Now, write a function called count_words() whose argument is a list of words and whose return value is a dictionary where each key is a word and each key’s value is the number of times that word appears in the list. This is sometimes called a concordance. For example, using the words variable from above:

count_words(words)
>>> {"the" : 2, "cat" : 1, "sat" : 1, "on" : 1, "mat" : 1}

HINT: This problem is closely related to Example 3 from our reading on dictionaries.

You will likely find this example to be helpful in the next several problems.

HINT: This is a problem that could be addressed using recursion, but Python places a limit on how many times a function can be called recursively. Because of this, I recommend that you use a loop instead.

Problem 3: remove_stopwords

A stopword is a word that that is considered to be uninteresting for text analysis. Examples of English stopwords include “the,” “but,” “and,” “her,” and so on. You can find a list of common stopwords in the hw6.py file (the variable STOPWORDS).

Write a function called remove_stopwords(). This function should take two arguments:

  • A dictionary of counts, such as would be returned by count_words()
  • A list of stopwords.

Your function should return a dictionary of counts, NOT INCLUDING stopwords.

With the example before:

stopwords = ["the", "on", "and"]
d = count_words(words) 
d = remove_stopwords(d, stopwords)
d 
>>> {"cat" : 1, "sat" : 1, "mat" : 1}

The counts for "the" and "on" have been removed because they are stopwords.

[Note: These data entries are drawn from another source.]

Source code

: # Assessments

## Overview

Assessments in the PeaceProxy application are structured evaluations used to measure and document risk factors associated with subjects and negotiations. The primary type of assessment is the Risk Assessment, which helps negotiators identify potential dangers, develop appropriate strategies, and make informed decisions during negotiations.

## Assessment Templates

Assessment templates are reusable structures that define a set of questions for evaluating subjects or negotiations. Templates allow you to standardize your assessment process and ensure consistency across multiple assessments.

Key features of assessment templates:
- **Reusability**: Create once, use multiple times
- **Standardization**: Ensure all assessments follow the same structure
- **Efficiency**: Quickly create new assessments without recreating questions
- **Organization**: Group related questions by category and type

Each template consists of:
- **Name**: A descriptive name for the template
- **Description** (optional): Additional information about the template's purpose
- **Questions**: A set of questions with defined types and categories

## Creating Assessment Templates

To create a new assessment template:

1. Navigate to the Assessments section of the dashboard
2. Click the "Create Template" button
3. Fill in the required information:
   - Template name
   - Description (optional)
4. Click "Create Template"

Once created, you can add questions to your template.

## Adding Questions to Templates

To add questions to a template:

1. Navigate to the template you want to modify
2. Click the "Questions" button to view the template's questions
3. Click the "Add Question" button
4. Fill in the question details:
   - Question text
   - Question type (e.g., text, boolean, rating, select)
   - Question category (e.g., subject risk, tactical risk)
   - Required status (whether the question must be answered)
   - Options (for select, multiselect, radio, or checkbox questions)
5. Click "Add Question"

Problem 4: print_top_words

Write a function called print_top_words(). This function will print (NOT return) the words with the highest counts in the data set. This function should accept two arguments:

  • d, a dictionary of counts such as would be returned by count_words() or remove_stopwords()
  • num_words, the number of words to print

The function should print the top num_words words in the data set, in descending order, along with their counts. For example, I obtained these counts on the text of Grimm’s Fairy Tales:

print_top_words(d, 10)

Output:

little               388 
away                 278 
king                 264 
man                  214 
old                  201 
time                 184 
day                  181
come                 170 
home                 170 
shall                168

For full credit, PLEASE USE RECURSION. It’s also possible to do this problem using a loop; loop-based solutions will receive most but not all of the credit. Your recursion-based solution might use both recursion and a loop - that’s fine in this case!

To do this recursively:

  • if the input dictionary is not empty and num_words is positive:
    • Find the word with the highest count in the dictionary, and print it.
    • Remove that word from the dictionary.
    • Reduce num_words by 1.
    • Call print_top_words() with the modified dictionary and reduced num_words.

HINTS:

  • The implementation have some similarities with what you did for matched_min on Homework 4.
  • print(f"{word:20} {count}") will print your word and count in a pretty way, like shown above.
  • It’s ok if your function prints MORE than the specified number of words, in case some words are tied for 10th.
  • The largest value in the dictionary d can be found using max(d.values()).
  • d.pop() can be used to remove key-value pairs from dictionaries.

Problem 5: putting it all together (summarize_file)

Using the functions that you implemented for problems 2-4, along with the load_words function, write a function summarize_file that takes a string filename and a list stopwords as input. Your function should:

  • Use load_words to read the file and create a list words
  • Use count_words to convert words to a dictionary counts
  • Use remove_stopwords to create a new dictionary clean_counts without stopwords
  • Use print_top_words to print the 10 top words from clean_counts

In the end, you should be printing the 10 most frequent words from filename that are not stopwords! Your function shouldn’t return anything.

Test your funciton on your "story.txt" file to make sure everything is working before submitting to gradescope!